MONNET project, making web multilingual

A new EU-funded project is building multilingual internet programmes that will facilitate the presentation and retrieval of online information across a range of languages. The programmes will meet government, industry and business needs to make full use of the Internet's information dissemination potential.

The collection, presentation and dissemination of information in a globalised world is one of the most important challenges facing society today. Citizens of all countries must be guaranteed access to information across language barriers. The Internet is now probably the world's most important and easily accessible repository of information, but it needs to be better exploited and organised.

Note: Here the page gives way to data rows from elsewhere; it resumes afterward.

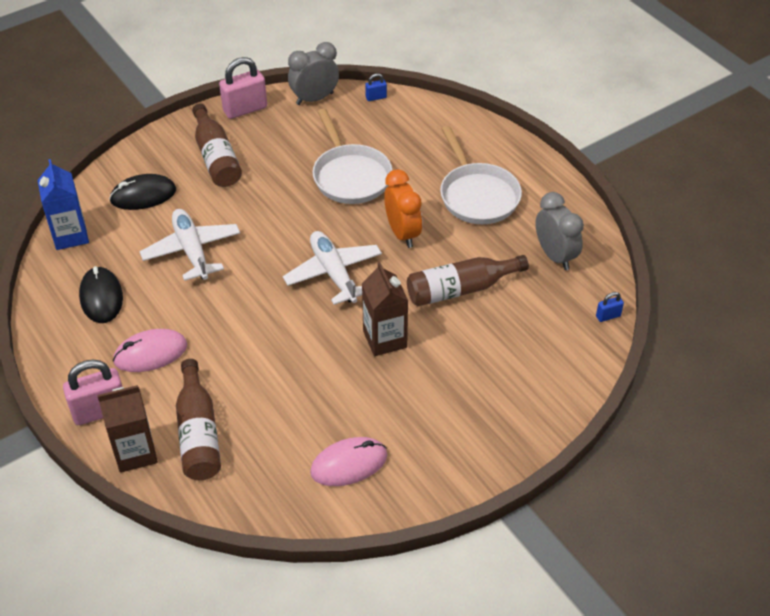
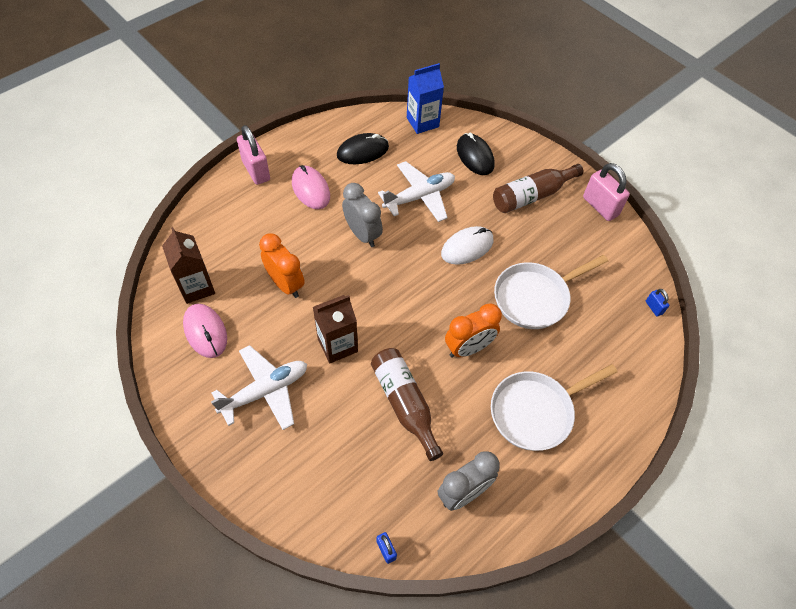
camera: 80 degrees right, 10 degrees up
(135, 453) = (219, 197): brown carton -> brown carton (196, 287)
(198, 433) = (236, 230): brown bottle -> none
(275, 219) = (467, 247): none -> white mouse
(294, 383) = (286, 284): none -> orange clock
(314, 98) = (633, 257): grey clock -> grey clock (362, 234)
(334, 273) = (409, 298): white plane -> white plane (265, 391)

In response to these needs, the MONNET project responds to these needs by focusing mainly on public sector applications and business intelligence thanks to the collaboration among several public bodies and other companies that will create multilingual internet programmes.

Launched in March of this year, the MONNET ('Multilingual ontologies for networked knowledge') project has received EUR 2.4 million under the 'Information and communication technologies' Theme of the Seventh Framework Programme (FP7). The Ontology Engineering Group, part of the School of Computing at the Universidad Politécnica de Madrid in Spain, is coordinating the project which is scheduled to end in 2013.

Easy access to multilingual information on the Web would also be good for developing countries as they could obtain information in their own languages, something which would help boost their involvement in the global market place, and for many international organisations as they have to offer the information they disseminate in a range of languages and also manage information submitted to them in many different languages.

Other project partners working on MONNET alongside the Universidad Politécnica de Madrid's Ontology Engineering Group are the University of Bielefeld (Germany), the National University of Ireland, the Digital Enterprise Research Institute (Ireland) and the German Research Center for Artificial Intelligence.